MONTREAL — In the face of mounting Quebec opposition to the Energy East pipeline, the TransCanada plan to link the oilfields of Western Canada to the refineries of the Atlantic region is not officially dead but it is, at best, on life support.
On paper, no mayor including Denis Coderre, the former Liberal minister who currently runs Montreal, has the power to block a pipeline. Nor can a province veto the project. The final word on national infrastructure undertakings rests with the federal government.
But in the real world, the latest developments have turned a challenging issue for Justin Trudeau’s government into a highly toxic one.

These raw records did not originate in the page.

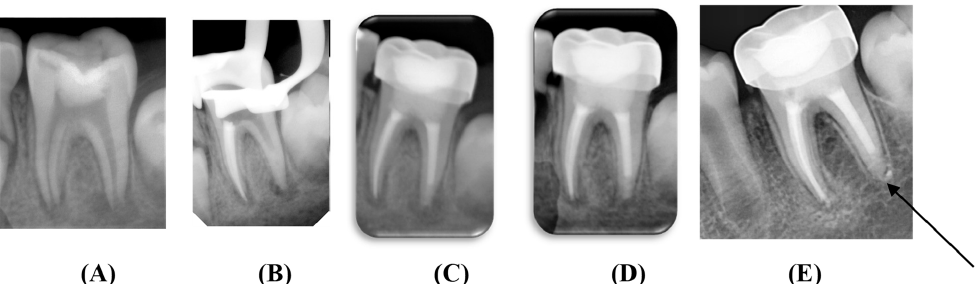
Figure 5. Apexification using Biodentine as an apical plug: ( A ) preoperative; ( B ) after placement of the apical plug; ( C ) postoperative; ( D ) 6 months follow-up; ( E ) 12 months follow-up. The arrow demonstrates the formation of apical barrier.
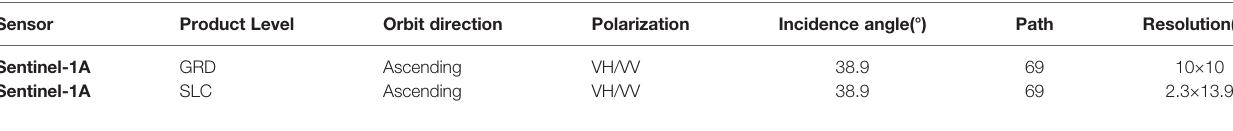
TABLE 1 | The parameters of Sentinel-1A data used for monitoring the Yellow River Delta wetlands.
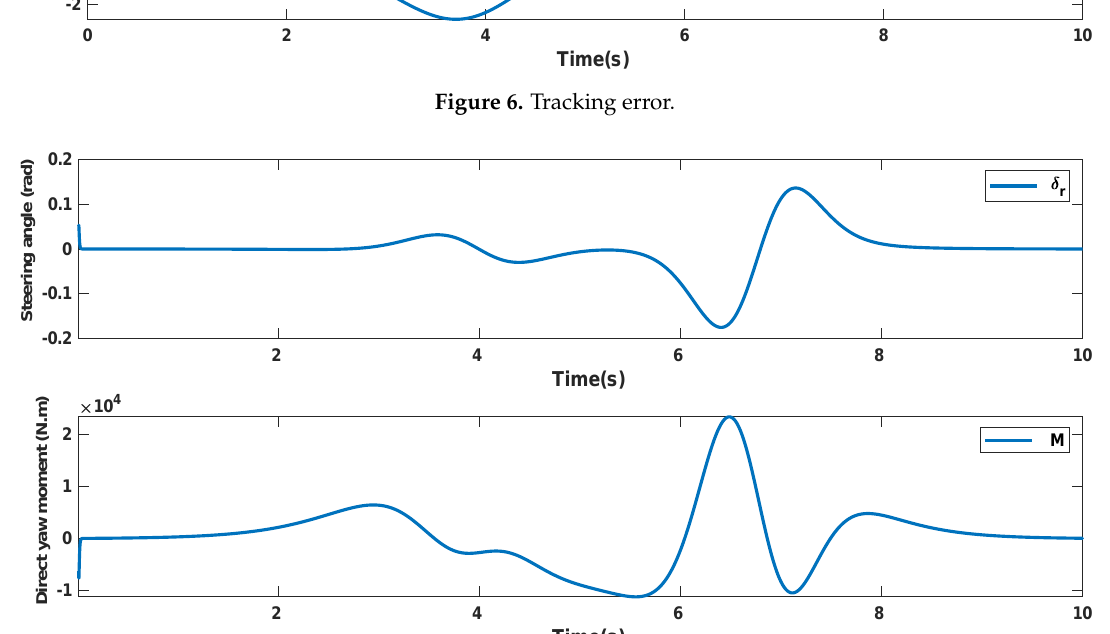
Figure 6. Tracking error.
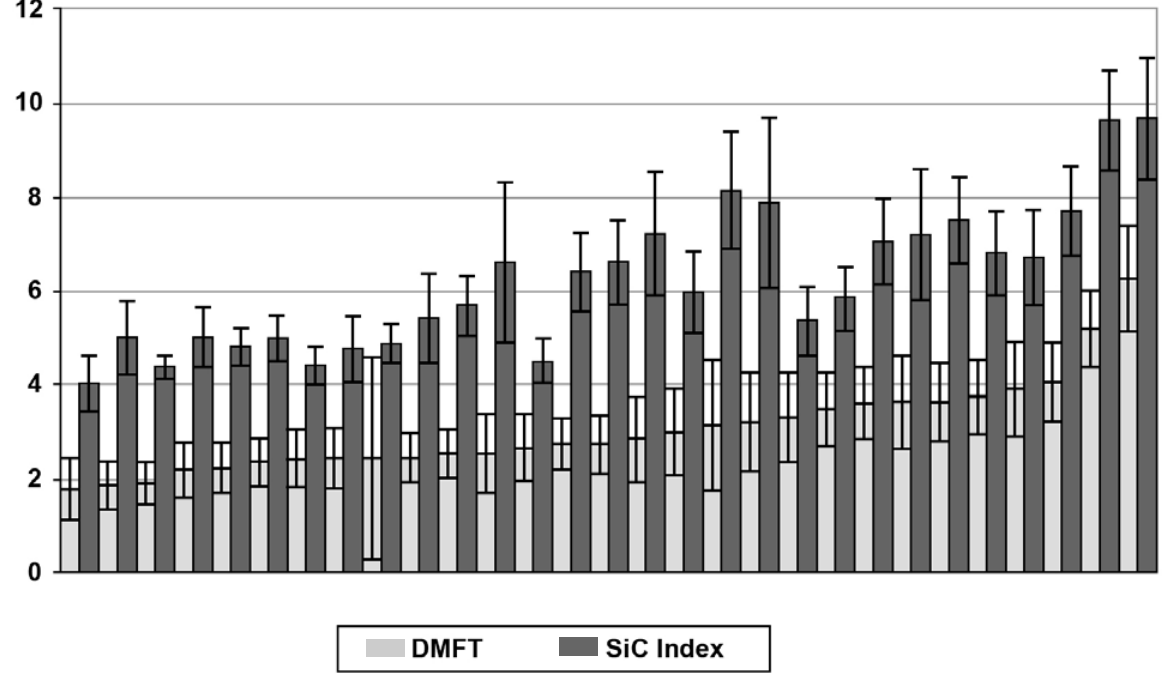
FIGURE 4- DMFT and SiC index with 95% confidence interval in cities from the region of Campinas, São Paulo State, Brazil (1998 to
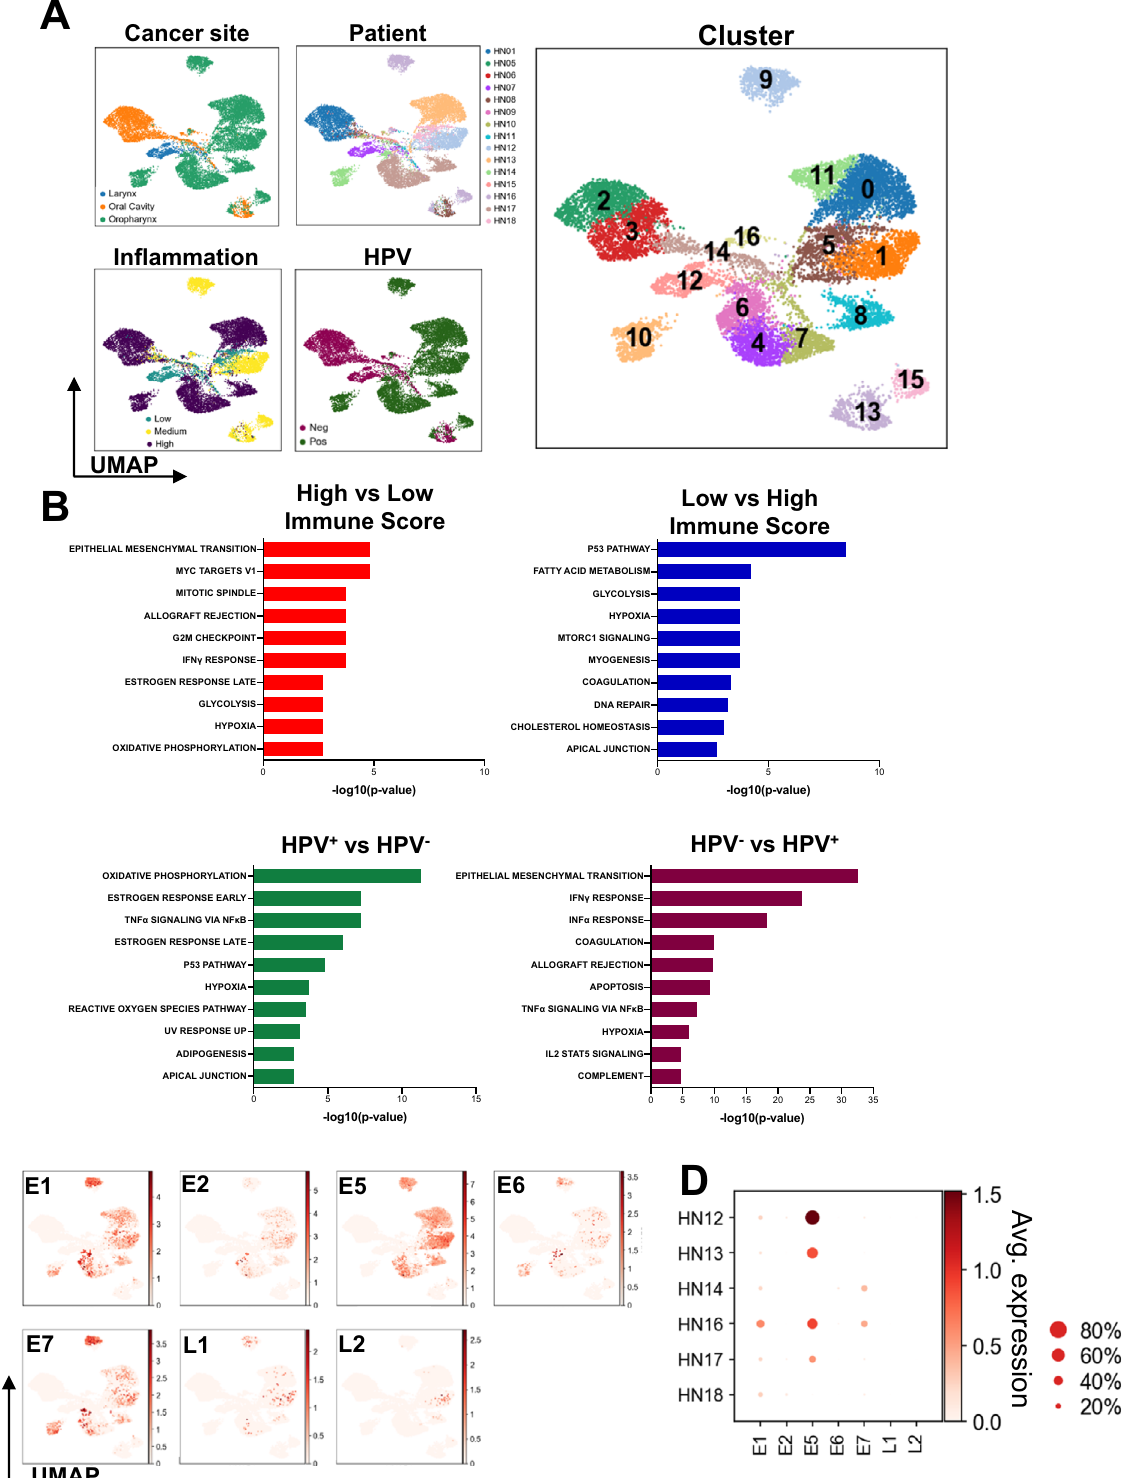
Fig. 3 Squamous epithelial cancer cells and HPV gene expression. A Sub-clustering of 14,920 epithelial cells ( n = 15 patients; cluster 0 – 16) and visualization of relevant characteristics: patient contribution (HN01, HN05 – HN18), viral-status (HPV + vs. HPV – ), cancer site (larynx, oral cavity, oropharynx) and in fl ammation score (low, medium, high). B Hallmark gene sets enriched (using the Computer Overlaps tool from MSigDB) in epithelial cells derived from tumors with low vs. high in fl ammation score, as well as HPV + vs. HPV – lesions (and vice versa, all p < 0.0001). p -values for enrichment were extrapolated from hypergeometric distribution. C UMAP visualization of transcripts of HPV16 genes ( E1 , E2 , E5 , E6 , E7 , L1 , and L2 ) in epithelial cells. D HPV + patient-speci fi c intensity and prevalence of HPV16 gene expression. Color bar indicates normalized gene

When Coderre formally announced his city’s opposition to the TransCanada pipeline, he was acting as the spokesperson for 81 other Montreal-area mayors. Together they represent more than half of all Quebecers. Their region is also home to the greatest concentration of Liberal voters in Quebec.

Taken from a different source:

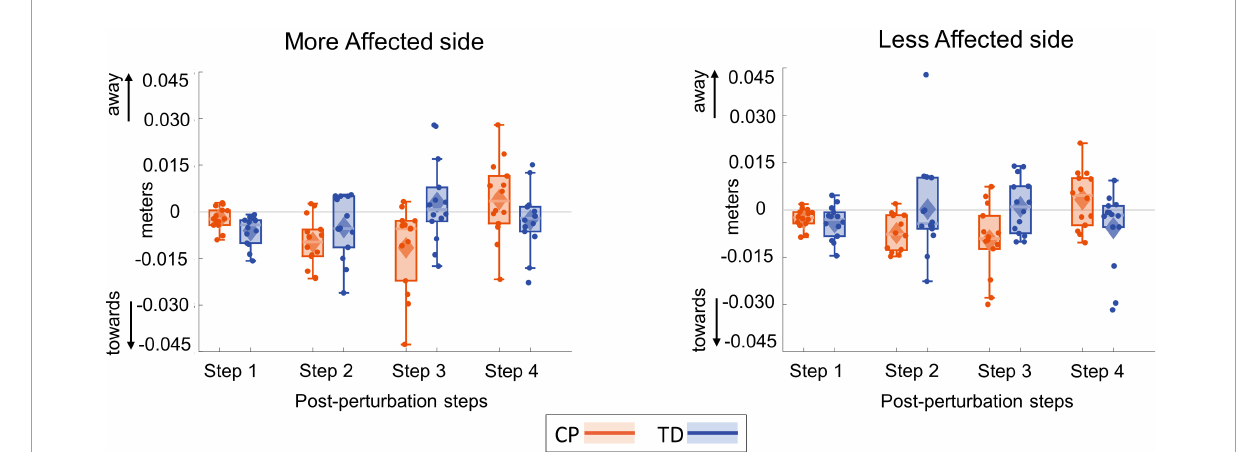
FIGURE8 Box and whisker plots for foot placement response for the first four steps following a visual fall perturbation in CP (orange) and TD (blue). Thick gray line along zero at X -axis indicates the mean of control (no fall stimulus) steps, which is subtracted from perturbation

Before Thursday’s municipal news conference, the sovereigntist parties dominated the anti-pipeline barricades in Quebec. The Bloc Québécois campaigned hard against it in last fall’s federal election.
With Coderre’s announcement, a sizeable federalist contingent has now joined the fight.

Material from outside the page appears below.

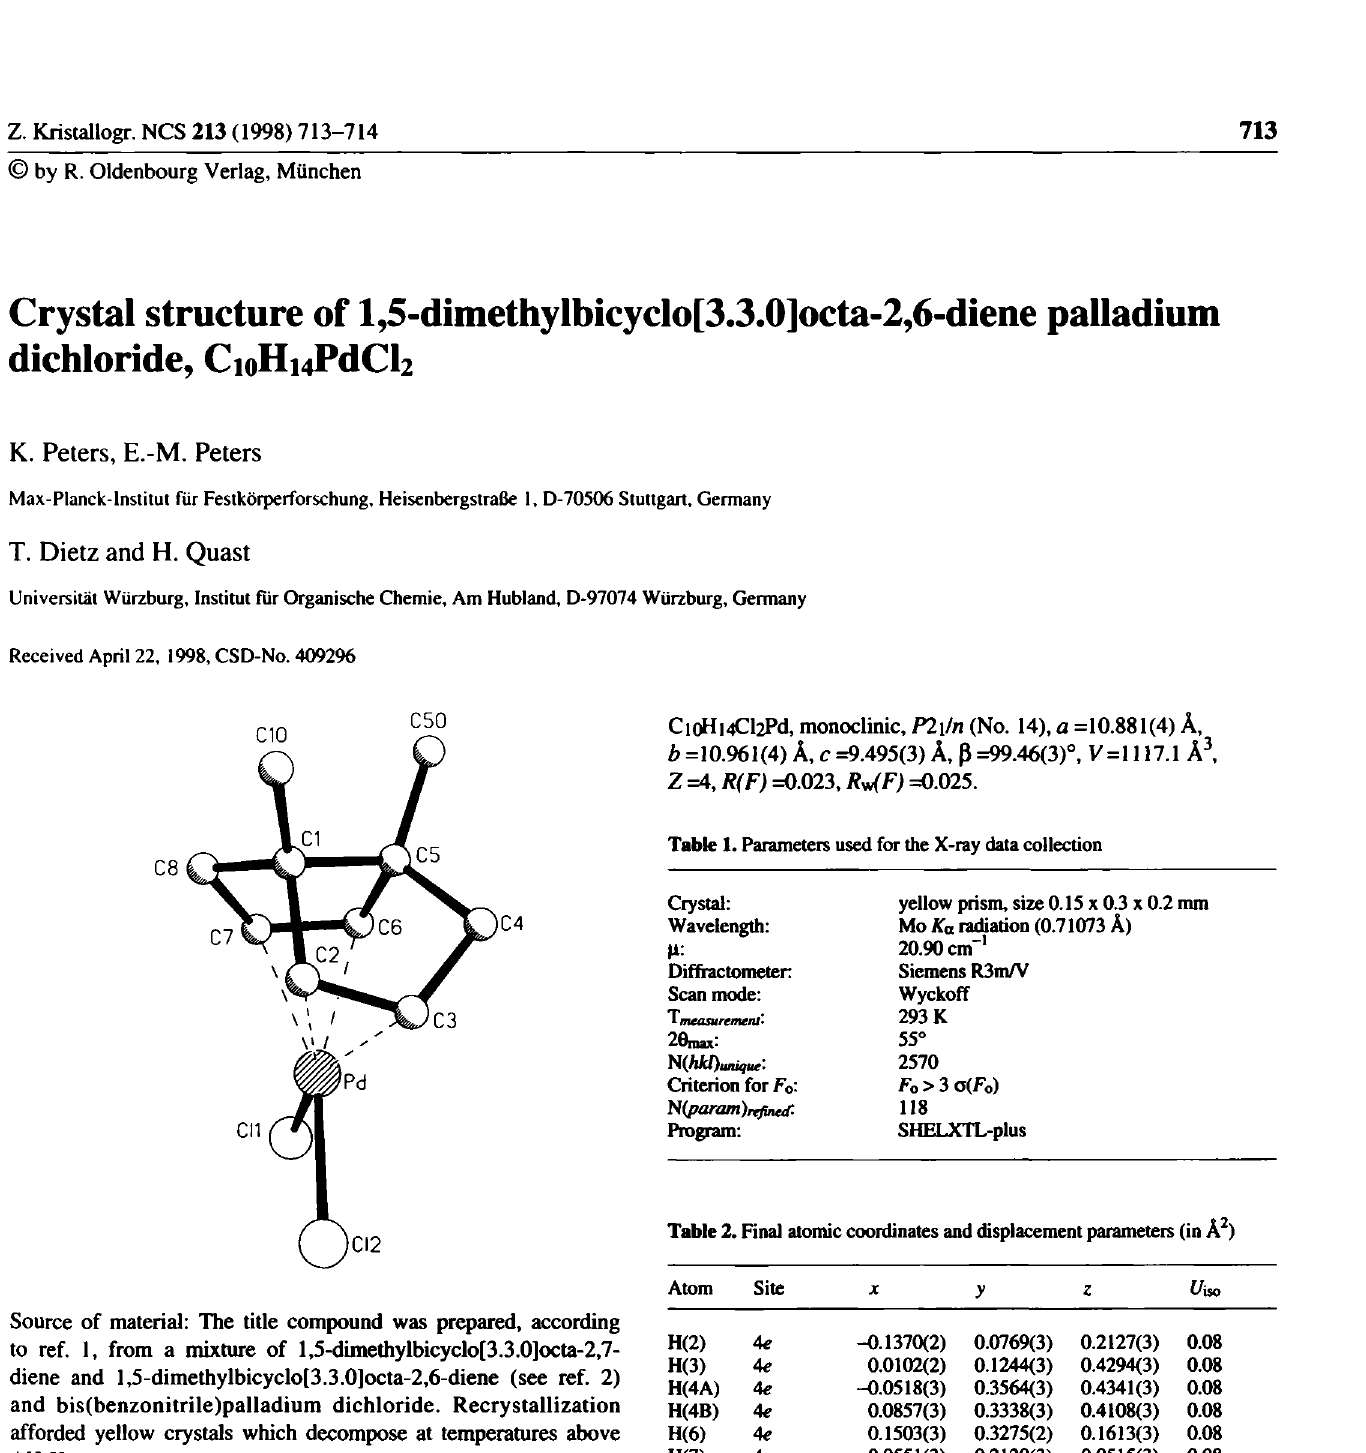
Table 2. Final atomic coordinates and displacement parameters (in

An immediate collateral result is to make the TransCanada plan one of the stakes in the larger Quebec debate over the province’s command of its affairs.
In the pipeline project, the sovereigntist movement has found an issue that stands to test the limits of Quebec’s autonomy within the federation and — in the event of a Quebec-Ottawa collision — rekindle support for its independence project.
Couillard, like Ontario Premier Kathleen Wynne, has been sitting on the fence on the Energy East pipeline. Both governments presented TransCanada with a list of conditions the company would have to meet to secure their support.
As of this week that fence has become distinctively less comfortable. In the face of a wall of municipal objections, one can only wonder how much political capital Couillard will want to expend on a project that ultimately offers the province few direct economic benefits.
The incentives for Wynne to champion the pipeline are also few. Last summer the province’s energy watchdog concluded the pipeline’s risks outweigh its benefits to Ontario.
And then, in opposition, Justin Trudeau promised Canadians that under a Liberal government no pipeline project would see the light of day in the absence of what he called a social licence.
Trudeau never defined the terms of such a licence but he did offer a marker. In his book, Northern Gateway, the pipeline project designed to link Alberta’s oilfields to the coast of British Columbia, has failed to secure enough local, environmental and aboriginal support to make the cut.
By the time he lands back from Davos, Switzerland, the prime minister — even if he puts on the rose-tinted glasses he so loves — will be hard-pressed to spot a glimmer of hope that TransCanada’s Energy East pipeline will ever fare better in his home province.
He will also find himself in the crossfire of an interprovincial war of words that has already escalated at a precipitous pace, in no small part thanks to the social media.
Within hours of the Coderre news conference, Saskatchewan Premier Brad Wall tweeted that Montreal should hand back the equalization money it has been receiving, part of which comes from wealth generated by Western Canada’s oil and gas industries.
Never one to shy from a fight — especially at a safe social media distance — Coderre replied that he and his colleagues speak for four times more people than the premier of Saskatchewan, and that their taxes contribute to fund the federal infrastructures of the Prairie province.
Add to this already explosive mix the concerns of the pro-pipeline government of New Brunswick, a province that gave Trudeau all of its seats last fall and whose Liberal premier is a close ally, and you have a unity minefield.
The backers of the Energy East project have always believed — and in this they are not alone — that if only one pipeline was going to see the light of day in Canada it would be the TransCanada one. That is still true.
What has not panned out is their Pollyannaish strategy of selling the plan for an oil pipeline as a nation-building project — liable to bring the country together in the way that the railroad did in the 19th century.